Keypoint text descriptions:

══════════

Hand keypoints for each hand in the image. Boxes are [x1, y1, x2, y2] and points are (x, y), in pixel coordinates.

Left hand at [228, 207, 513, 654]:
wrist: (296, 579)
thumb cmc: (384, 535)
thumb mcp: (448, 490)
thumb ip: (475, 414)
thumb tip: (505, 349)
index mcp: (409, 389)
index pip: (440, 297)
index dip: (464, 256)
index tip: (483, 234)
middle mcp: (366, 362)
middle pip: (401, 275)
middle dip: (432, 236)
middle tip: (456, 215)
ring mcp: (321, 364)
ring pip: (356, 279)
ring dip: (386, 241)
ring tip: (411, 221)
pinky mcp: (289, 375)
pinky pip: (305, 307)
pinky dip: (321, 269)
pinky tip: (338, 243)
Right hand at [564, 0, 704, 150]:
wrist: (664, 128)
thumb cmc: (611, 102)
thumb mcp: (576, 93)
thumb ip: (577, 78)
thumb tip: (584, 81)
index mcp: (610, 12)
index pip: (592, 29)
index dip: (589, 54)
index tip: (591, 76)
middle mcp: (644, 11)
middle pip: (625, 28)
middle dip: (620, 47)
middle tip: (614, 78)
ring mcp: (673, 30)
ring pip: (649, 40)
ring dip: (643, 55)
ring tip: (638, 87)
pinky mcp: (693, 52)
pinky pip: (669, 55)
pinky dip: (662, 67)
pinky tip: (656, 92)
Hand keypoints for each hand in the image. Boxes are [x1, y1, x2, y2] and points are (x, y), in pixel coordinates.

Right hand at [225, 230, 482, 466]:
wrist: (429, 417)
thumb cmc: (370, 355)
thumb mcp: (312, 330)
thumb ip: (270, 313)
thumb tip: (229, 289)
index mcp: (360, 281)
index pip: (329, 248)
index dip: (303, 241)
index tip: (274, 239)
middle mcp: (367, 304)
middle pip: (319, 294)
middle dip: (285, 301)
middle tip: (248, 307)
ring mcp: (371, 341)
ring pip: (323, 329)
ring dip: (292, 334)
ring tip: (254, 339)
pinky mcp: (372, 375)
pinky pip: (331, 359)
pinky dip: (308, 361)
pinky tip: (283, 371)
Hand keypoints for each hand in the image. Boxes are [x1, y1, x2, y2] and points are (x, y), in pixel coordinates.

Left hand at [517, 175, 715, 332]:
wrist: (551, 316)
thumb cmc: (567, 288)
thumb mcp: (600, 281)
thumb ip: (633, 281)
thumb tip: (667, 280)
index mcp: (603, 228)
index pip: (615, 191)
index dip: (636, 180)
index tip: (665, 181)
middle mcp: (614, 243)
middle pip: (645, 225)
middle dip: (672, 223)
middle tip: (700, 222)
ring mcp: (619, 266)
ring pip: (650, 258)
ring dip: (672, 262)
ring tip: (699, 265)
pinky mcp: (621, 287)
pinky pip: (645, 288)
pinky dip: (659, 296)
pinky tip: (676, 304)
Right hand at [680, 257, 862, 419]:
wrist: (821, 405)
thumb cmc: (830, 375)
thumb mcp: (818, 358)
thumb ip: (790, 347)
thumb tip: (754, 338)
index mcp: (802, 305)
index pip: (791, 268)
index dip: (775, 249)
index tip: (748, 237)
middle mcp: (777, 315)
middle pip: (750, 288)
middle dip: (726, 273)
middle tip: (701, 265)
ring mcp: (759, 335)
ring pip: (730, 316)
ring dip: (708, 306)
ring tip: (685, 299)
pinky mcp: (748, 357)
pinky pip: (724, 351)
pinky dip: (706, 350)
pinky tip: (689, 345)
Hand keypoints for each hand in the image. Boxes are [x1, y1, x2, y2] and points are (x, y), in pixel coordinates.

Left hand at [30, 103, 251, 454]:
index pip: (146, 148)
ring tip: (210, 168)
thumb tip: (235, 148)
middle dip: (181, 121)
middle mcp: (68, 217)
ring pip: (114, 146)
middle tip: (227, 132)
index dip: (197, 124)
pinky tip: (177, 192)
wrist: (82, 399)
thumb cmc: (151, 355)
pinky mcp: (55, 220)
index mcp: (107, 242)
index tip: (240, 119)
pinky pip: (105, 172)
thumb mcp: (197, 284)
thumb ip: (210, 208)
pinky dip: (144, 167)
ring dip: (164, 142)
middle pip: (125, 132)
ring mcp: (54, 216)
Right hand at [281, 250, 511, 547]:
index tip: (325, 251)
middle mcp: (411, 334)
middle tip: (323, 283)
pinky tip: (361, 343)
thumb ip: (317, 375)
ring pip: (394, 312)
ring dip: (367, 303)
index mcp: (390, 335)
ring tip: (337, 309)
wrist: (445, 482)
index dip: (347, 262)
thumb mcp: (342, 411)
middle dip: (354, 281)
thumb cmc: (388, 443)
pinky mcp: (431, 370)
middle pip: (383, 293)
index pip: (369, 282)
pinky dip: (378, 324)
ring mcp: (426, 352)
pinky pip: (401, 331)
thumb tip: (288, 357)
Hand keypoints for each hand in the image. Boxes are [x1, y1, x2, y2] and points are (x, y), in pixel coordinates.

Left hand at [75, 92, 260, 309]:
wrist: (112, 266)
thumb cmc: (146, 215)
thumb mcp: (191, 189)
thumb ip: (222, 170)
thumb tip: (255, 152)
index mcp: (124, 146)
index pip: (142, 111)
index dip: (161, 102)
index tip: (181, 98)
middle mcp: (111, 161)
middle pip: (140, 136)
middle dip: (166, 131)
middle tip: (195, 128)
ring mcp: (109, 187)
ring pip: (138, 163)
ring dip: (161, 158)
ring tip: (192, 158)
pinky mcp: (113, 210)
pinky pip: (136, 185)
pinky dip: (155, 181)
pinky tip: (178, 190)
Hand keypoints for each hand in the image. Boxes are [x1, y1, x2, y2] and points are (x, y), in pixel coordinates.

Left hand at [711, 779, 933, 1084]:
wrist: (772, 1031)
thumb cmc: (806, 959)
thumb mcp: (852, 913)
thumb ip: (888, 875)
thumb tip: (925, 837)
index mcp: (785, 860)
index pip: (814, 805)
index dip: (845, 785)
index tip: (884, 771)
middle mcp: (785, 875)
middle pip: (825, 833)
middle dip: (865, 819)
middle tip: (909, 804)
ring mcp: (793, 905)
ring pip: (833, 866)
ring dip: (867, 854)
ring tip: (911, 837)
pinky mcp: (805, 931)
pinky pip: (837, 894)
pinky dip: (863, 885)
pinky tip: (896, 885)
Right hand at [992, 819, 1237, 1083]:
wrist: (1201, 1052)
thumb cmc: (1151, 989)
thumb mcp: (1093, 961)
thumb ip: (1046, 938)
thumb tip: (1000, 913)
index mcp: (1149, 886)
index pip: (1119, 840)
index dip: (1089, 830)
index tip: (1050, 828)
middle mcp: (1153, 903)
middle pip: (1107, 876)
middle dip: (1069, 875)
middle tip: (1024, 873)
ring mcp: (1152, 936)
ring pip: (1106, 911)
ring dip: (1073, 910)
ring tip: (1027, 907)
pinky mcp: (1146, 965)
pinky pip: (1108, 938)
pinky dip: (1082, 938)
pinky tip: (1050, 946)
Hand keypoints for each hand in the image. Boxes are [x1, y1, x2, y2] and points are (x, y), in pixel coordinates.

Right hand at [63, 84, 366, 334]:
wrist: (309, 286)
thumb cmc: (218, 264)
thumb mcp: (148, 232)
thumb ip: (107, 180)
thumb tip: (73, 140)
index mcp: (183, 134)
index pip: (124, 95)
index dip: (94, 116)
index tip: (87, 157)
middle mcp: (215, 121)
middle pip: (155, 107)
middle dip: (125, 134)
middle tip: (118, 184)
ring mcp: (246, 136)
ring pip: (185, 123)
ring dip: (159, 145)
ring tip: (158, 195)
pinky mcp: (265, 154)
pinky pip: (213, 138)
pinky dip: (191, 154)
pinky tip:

══════════

EXERCISE —
The entries above, copied exactly, form the whole answer.

THE ANSWER —
Hand keypoints for each hand in the image. Boxes are [x1, y1, x2, y2] and points are (x, y), in pixel coordinates.

Left hand at [228, 207, 513, 654]:
wrist: (296, 579)
thumb cmc: (384, 535)
thumb mcp: (448, 490)
thumb ip: (475, 414)
thumb tip: (505, 349)
index mcp: (409, 389)
index pip: (440, 297)
index dip: (464, 256)
index tip: (483, 234)
middle mcp: (366, 362)
middle pip: (401, 275)
middle dip: (432, 236)
middle tip: (456, 215)
ring mcp: (321, 364)
ring pip: (356, 279)
ring dip: (386, 241)
ring tip: (411, 221)
pinky mcp: (289, 375)
pinky pip: (305, 307)
pinky dip: (321, 269)
pinky tip: (338, 243)
Right hand at [564, 0, 704, 150]:
wrist: (664, 128)
thumb cmc: (611, 102)
thumb mcp: (576, 93)
thumb ip: (577, 78)
thumb tip: (584, 81)
index mcp: (610, 12)
index pip: (592, 29)
index dip: (589, 54)
index tip: (591, 76)
middle mcp: (644, 11)
middle pip: (625, 28)
middle dip: (620, 47)
middle tip: (614, 78)
ring mcp: (673, 30)
ring pip: (649, 40)
ring dip: (643, 55)
ring tip: (638, 87)
pinky mcp: (693, 52)
pinky pip: (669, 55)
pinky dip: (662, 67)
pinky tip: (656, 92)
Hand keypoints for each hand in the image. Boxes are [x1, y1, x2, y2] and points are (x, y), in pixel coordinates.

Right hand at [225, 230, 482, 466]:
wrist: (429, 417)
thumb cmc: (370, 355)
thumb mcp: (312, 330)
thumb ip: (270, 313)
thumb tip: (229, 289)
index mcp: (360, 281)
index pip: (329, 248)
index dip: (303, 241)
index tip: (274, 239)
middle mcp: (367, 304)
middle pip: (319, 294)
middle dip: (285, 301)
middle tip: (248, 307)
ring mcp: (371, 341)
ring pip: (323, 329)
ring dip: (292, 334)
ring tip: (254, 339)
pinky mcp: (372, 375)
pinky pip: (331, 359)
pinky dip: (308, 361)
pinky tip: (283, 371)
Hand keypoints for each hand in the image. Boxes are [x1, y1, x2, y2] and points are (x, y), in pixel coordinates.

Left hand at [517, 175, 715, 332]:
wrist: (551, 316)
thumb cmc: (567, 288)
thumb mcp: (600, 281)
thumb ip: (633, 281)
thumb tip: (667, 280)
index mcp: (603, 228)
index pip: (615, 191)
index dip: (636, 180)
index tip: (665, 181)
middle mcp: (614, 243)
middle pip: (645, 225)
middle dip: (672, 223)
middle tip: (700, 222)
ring mcp: (619, 266)
ring pip: (650, 258)
ring dip: (672, 262)
ring tip: (699, 265)
pinky mcp: (621, 287)
pinky pip: (645, 288)
pinky dip: (659, 296)
pinky tip: (676, 304)
Right hand at [680, 257, 862, 419]:
wrist: (821, 405)
thumb cmc: (830, 375)
thumb mcp: (818, 358)
thumb ip: (790, 347)
thumb tip: (754, 338)
index mcp: (802, 305)
index pip: (791, 268)
index dip: (775, 249)
index tip: (748, 237)
middle mcp: (777, 315)
middle pip: (750, 288)
middle dip: (726, 273)
middle tip: (701, 265)
ring mcp: (759, 335)
ring pip: (730, 316)
ring dip: (708, 306)
ring tip: (685, 299)
pinky mcp: (748, 357)
pinky pip: (724, 351)
pinky dip: (706, 350)
pinky tip: (689, 345)
Hand keypoints for each hand in the image. Boxes are [x1, y1, x2, y2] and points are (x, y), in pixel coordinates.

Left hand at [30, 103, 251, 454]:
index pip: (146, 148)
ring tip: (210, 168)
thumb tip: (235, 148)
middle dip: (181, 121)
middle mcp: (68, 217)
ring pip: (114, 146)
middle tip: (227, 132)
index dip: (197, 124)
pinky tip: (177, 192)
wrist: (82, 399)
thumb cmc: (151, 355)
pinky mcp: (55, 220)
index mcp: (107, 242)
index tip: (240, 119)
pinky pip: (105, 172)
thumb mcp: (197, 284)
thumb ip: (210, 208)
pinky dip: (144, 167)
ring dip: (164, 142)
middle pip: (125, 132)
ring mcp: (54, 216)
Right hand at [281, 250, 511, 547]:
index tip: (325, 251)
middle mcp: (411, 334)
middle tip: (323, 283)
pinky tip: (361, 343)
thumb ip: (317, 375)
ring pip: (394, 312)
ring dip: (367, 303)
index mcp: (390, 335)
ring tip: (337, 309)
wrist: (445, 482)
index dip: (347, 262)
thumb mcp: (342, 411)
middle dip: (354, 281)
thumb cmc: (388, 443)
pinky mcp: (431, 370)
middle pip: (383, 293)
index pip: (369, 282)
pinky dip: (378, 324)
ring mcp: (426, 352)
pinky pip: (401, 331)
thumb tip: (288, 357)
Hand keypoints for each hand in the image. Boxes are [x1, y1, x2, y2] and points are (x, y), in pixel coordinates.

Left hand at [75, 92, 260, 309]:
wrist: (112, 266)
thumb cmc: (146, 215)
thumb mcp: (191, 189)
thumb ip: (222, 170)
thumb tip: (255, 152)
index mcp: (124, 146)
index pip: (142, 111)
index dip: (161, 102)
index tip: (181, 98)
middle mcp: (111, 161)
middle pip: (140, 136)
middle dip: (166, 131)
middle tip: (195, 128)
ring mcp: (109, 187)
ring pip: (138, 163)
ring dip: (161, 158)
ring tip: (192, 158)
pinky mcp: (113, 210)
pinky pip: (136, 185)
pinky dip: (155, 181)
pinky tip: (178, 190)
Hand keypoints for each hand in the image. Boxes are [x1, y1, x2, y2] and points are (x, y), in pixel coordinates.

Left hand at [711, 779, 933, 1084]:
wrist: (772, 1031)
thumb cmc: (806, 959)
thumb mcp: (852, 913)
thumb ip: (888, 875)
thumb tip: (925, 837)
index mcp: (785, 860)
index pip: (814, 805)
index dip: (845, 785)
index tip: (884, 771)
middle mcp: (785, 875)
middle pip: (825, 833)
middle dip: (865, 819)
middle tip: (909, 804)
ring mcp: (793, 905)
ring pip: (833, 866)
ring dip: (867, 854)
ring tip: (911, 837)
pinky mcp: (805, 931)
pinky pip: (837, 894)
pinky dip: (863, 885)
pinky tip: (896, 885)
Right hand at [992, 819, 1237, 1083]:
wrist: (1201, 1052)
thumb cmc: (1151, 989)
thumb mcp: (1093, 961)
thumb ip: (1046, 938)
thumb tip: (1000, 913)
index mcp: (1149, 886)
index pip: (1119, 840)
index dip: (1089, 830)
index tip: (1050, 828)
middle mcp: (1153, 903)
middle pip: (1107, 876)
middle dip: (1069, 875)
middle tip: (1024, 873)
ring mcp: (1152, 936)
ring pip: (1106, 911)
ring dip: (1073, 910)
ring tip: (1027, 907)
pinky mcp: (1146, 965)
pinky pip: (1108, 938)
pinky dip: (1082, 938)
pinky tip: (1050, 946)
Hand keypoints for each hand in the image. Boxes are [x1, y1, x2, y2] and points are (x, y), in pixel coordinates.

Right hand at [63, 84, 366, 334]:
wrist: (309, 286)
thumb cmc: (218, 264)
thumb mcp: (148, 232)
thumb ip: (107, 180)
thumb tip: (73, 140)
index mcp: (183, 134)
index pip: (124, 95)
index dip: (94, 116)
index tip: (87, 157)
middle mcp: (215, 121)
middle pip: (155, 107)
middle dip: (125, 134)
middle tip: (118, 184)
ring mcp: (246, 136)
ring pip: (185, 123)
ring dip: (159, 145)
ring tip: (158, 195)
pinky mcp: (265, 154)
pinky pip: (213, 138)
pinky dip: (191, 154)
pinky tip:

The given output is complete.